Provided records:

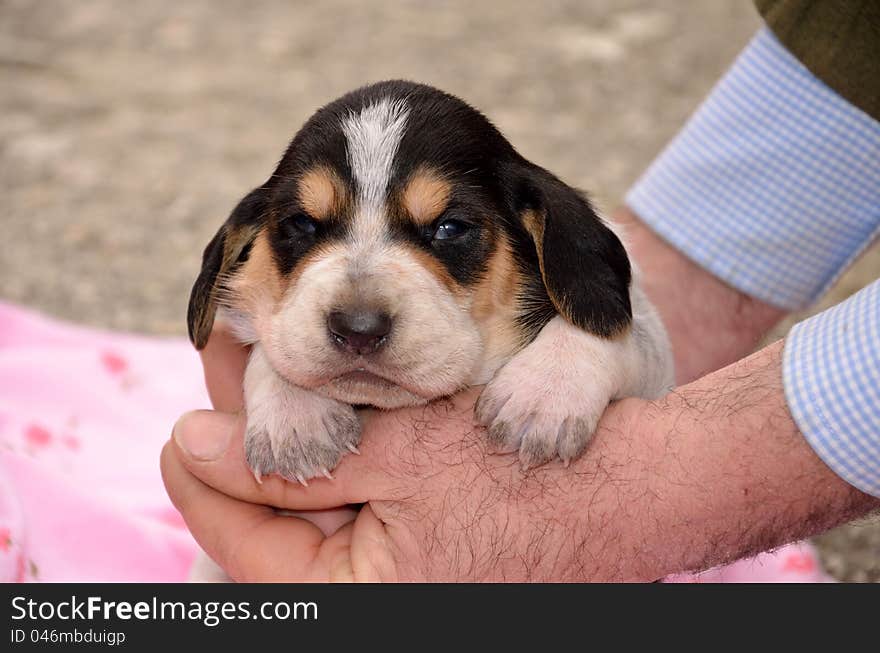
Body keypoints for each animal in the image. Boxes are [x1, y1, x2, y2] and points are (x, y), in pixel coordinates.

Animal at [189, 79, 672, 482]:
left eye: (449, 228)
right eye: (302, 224)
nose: (358, 330)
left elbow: (617, 331)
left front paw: (544, 392)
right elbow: (274, 343)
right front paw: (295, 413)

What to do: Because the pictures are not wanted, retype every record exactly without them.

Task result:
Body keypoints for each animal in the image. Boxes are [x1, y1, x2, y2] and points are (x, y), in pixel coordinates.

Animal at [189, 79, 672, 482]:
left eye: (449, 228)
right eye: (302, 224)
nose: (358, 330)
left elbow: (617, 331)
left front paw: (544, 392)
right elbow: (274, 343)
right front paw: (295, 413)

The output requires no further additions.